He said that the state had acted “prudently” to settle a small number of claims involving care in private nursing homes rather than risking an adverse outcome in a test case, “which could have provoked many more historic cases, all for the account of the taxpayer”.
There has been criticism from the opposition of the Attorney General’s report, with Labour leader Ivana Bacik saying the analysis failed to take into account of the state’s ethical duty, and People Before Profit TD Brid Smith calling the report “quite political”.
Aontú leader Peadar Tóibín said that the government has a duty of care to its most vulnerable citizens and should not “do citizens out of their entitlements”.
During Leaders’ Questions, co-leader of the Social Democrats Catherine Murphy said the Attorney General’s report was “incredibly blinkered”, and said that “cost containment is repeatedly conflated with public interest”.
“In summary, keeping costs down is good, screwing over vulnerable citizens is legally sound,” she told the Dáil.
She also criticised the Attorney General’s analysis of the state’s liability in relation to disability payments that had not been paid to people in residential care prior to 2007.
Despite the Taoiseach indicating last week that the state did not “have a leg to stand on” in relation to legacy disability payments, Mr Fanning concluded that the state had no legal obligation to provide redress, and any claims that might now be brought are “very historic indeed, if they are not all statute barred”.

Entries shown:
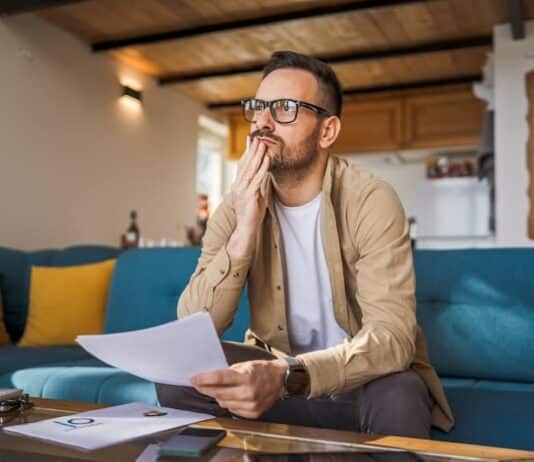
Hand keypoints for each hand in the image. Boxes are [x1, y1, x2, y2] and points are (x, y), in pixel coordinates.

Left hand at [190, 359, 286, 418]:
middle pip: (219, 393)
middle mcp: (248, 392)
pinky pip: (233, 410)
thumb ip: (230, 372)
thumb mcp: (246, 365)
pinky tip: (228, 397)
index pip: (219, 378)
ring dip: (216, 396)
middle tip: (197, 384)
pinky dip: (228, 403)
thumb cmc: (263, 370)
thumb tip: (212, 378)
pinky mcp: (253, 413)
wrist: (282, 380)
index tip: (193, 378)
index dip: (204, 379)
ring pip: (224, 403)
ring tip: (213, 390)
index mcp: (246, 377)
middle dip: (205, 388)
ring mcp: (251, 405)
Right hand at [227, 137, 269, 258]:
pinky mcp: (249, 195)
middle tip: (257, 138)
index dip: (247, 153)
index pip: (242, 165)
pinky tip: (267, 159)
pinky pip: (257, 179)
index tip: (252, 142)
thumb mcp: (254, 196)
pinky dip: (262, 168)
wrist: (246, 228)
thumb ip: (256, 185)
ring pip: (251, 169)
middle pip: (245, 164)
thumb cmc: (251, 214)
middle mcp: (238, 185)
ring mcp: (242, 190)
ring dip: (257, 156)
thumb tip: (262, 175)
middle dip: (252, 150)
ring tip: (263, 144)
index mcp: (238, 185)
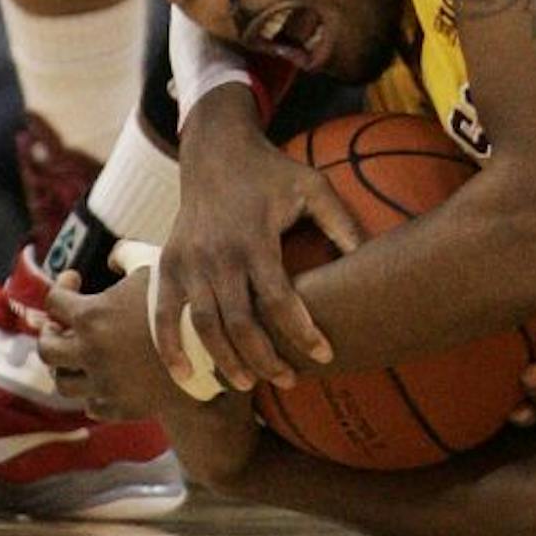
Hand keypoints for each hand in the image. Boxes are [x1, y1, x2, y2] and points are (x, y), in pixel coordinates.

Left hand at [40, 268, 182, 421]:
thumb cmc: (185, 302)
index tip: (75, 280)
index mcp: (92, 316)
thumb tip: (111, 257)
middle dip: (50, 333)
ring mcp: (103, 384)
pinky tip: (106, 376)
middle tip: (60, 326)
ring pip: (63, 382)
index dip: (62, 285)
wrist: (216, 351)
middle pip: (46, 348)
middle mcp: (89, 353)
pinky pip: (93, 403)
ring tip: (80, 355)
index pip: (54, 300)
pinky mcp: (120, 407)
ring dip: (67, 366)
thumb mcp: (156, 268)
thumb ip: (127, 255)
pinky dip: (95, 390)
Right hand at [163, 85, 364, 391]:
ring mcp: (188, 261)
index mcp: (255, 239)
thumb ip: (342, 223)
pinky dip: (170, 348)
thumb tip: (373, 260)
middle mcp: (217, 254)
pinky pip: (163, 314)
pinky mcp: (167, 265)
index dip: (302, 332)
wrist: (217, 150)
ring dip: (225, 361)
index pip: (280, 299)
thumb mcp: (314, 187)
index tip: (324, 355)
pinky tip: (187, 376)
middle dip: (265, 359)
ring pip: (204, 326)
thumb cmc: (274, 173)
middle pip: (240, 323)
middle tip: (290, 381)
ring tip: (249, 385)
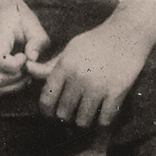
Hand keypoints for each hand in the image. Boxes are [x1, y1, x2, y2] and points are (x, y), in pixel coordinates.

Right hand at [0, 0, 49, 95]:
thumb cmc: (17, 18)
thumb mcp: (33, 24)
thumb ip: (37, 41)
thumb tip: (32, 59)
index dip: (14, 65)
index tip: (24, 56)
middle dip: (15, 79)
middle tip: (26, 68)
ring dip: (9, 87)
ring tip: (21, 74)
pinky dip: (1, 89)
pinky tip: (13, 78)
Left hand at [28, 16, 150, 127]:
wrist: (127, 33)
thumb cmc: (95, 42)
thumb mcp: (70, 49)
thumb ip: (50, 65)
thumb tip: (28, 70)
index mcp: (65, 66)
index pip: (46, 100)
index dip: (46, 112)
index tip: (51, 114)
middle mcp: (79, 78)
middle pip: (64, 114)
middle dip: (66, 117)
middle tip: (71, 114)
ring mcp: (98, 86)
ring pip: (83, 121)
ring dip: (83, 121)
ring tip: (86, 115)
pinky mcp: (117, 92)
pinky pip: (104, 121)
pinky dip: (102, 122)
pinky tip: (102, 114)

==

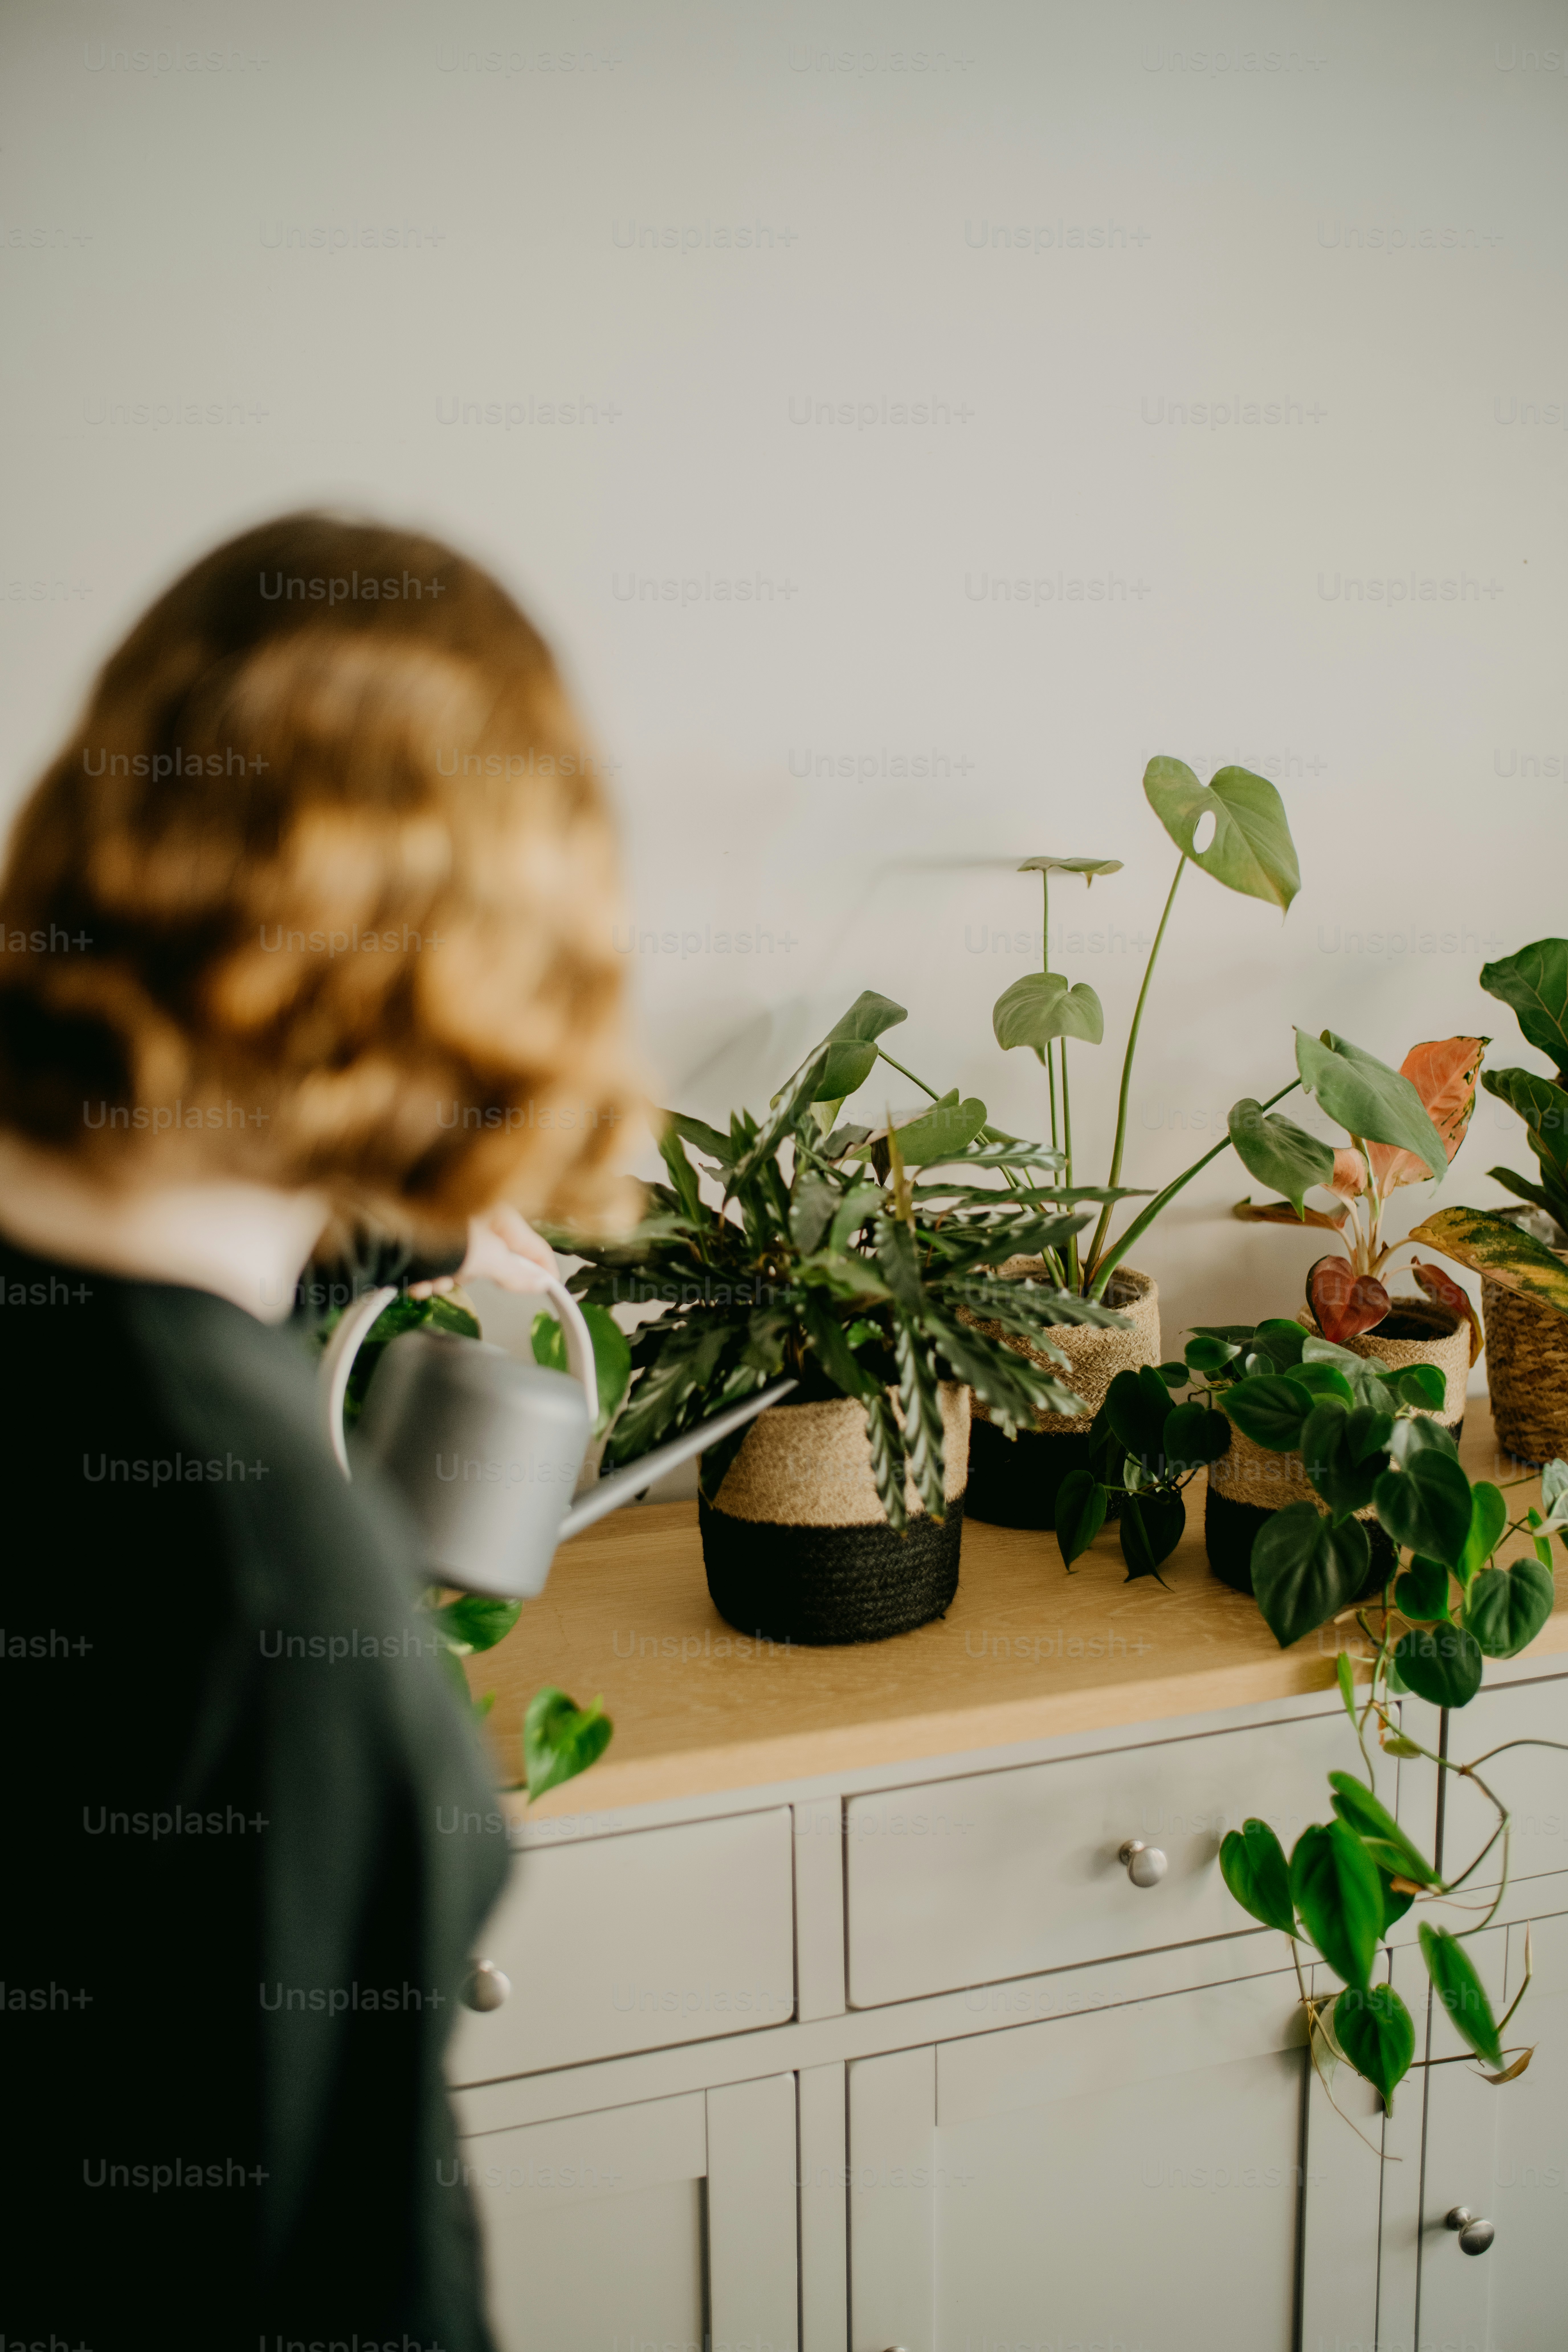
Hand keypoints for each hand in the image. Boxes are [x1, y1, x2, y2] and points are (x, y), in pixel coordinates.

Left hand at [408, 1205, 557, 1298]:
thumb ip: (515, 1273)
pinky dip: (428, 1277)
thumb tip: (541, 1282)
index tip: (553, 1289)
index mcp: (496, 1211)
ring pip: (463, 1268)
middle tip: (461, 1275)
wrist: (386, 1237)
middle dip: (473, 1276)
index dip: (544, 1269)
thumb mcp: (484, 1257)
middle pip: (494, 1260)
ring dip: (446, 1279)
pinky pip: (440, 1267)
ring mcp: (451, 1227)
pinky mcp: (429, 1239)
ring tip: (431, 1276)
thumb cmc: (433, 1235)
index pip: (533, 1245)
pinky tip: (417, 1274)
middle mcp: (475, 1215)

Instructions:
a - Do these statements agree with the passage on the Attorney General's report? Answer yes or no for each, and quote the deciding words from the passage.
(i) Catherine Murphy called the Attorney General's report "incredibly blinkered."
(ii) Mr Fanning concluded that the state had a legal obligation to provide redress.
(iii) Brid Smith is the leader of Labour.
b - Transcribe word for word from the passage on the Attorney General's report, starting at "Aontú leader Peadar" and ending at "told the Dáil.".
You can leave the lines aside.

Task-by-task solutions:
a -
(i) Yes: "co-leader of the Social Democrats Catherine Murphy said the Attorney General’s report was “incredibly blinkered”"
(ii) No: "Mr Fanning concluded that the state had no legal obligation to provide redress"
(iii) No: "Labour leader Ivana Bacik" and "People Before Profit TD Brid Smith"

b -
Aontú leader Peadar Tóibín said that the government has a duty of care to its most vulnerable citizens and should not “do citizens out of their entitlements”.
During Leaders’ Questions, co-leader of the Social Democrats Catherine Murphy said the Attorney General’s report was “incredibly blinkered”, and said that “cost containment is repeatedly conflated with public interest”.
“In summary, keeping costs down is good, screwing over vulnerable citizens is legally sound,” she told the Dáil.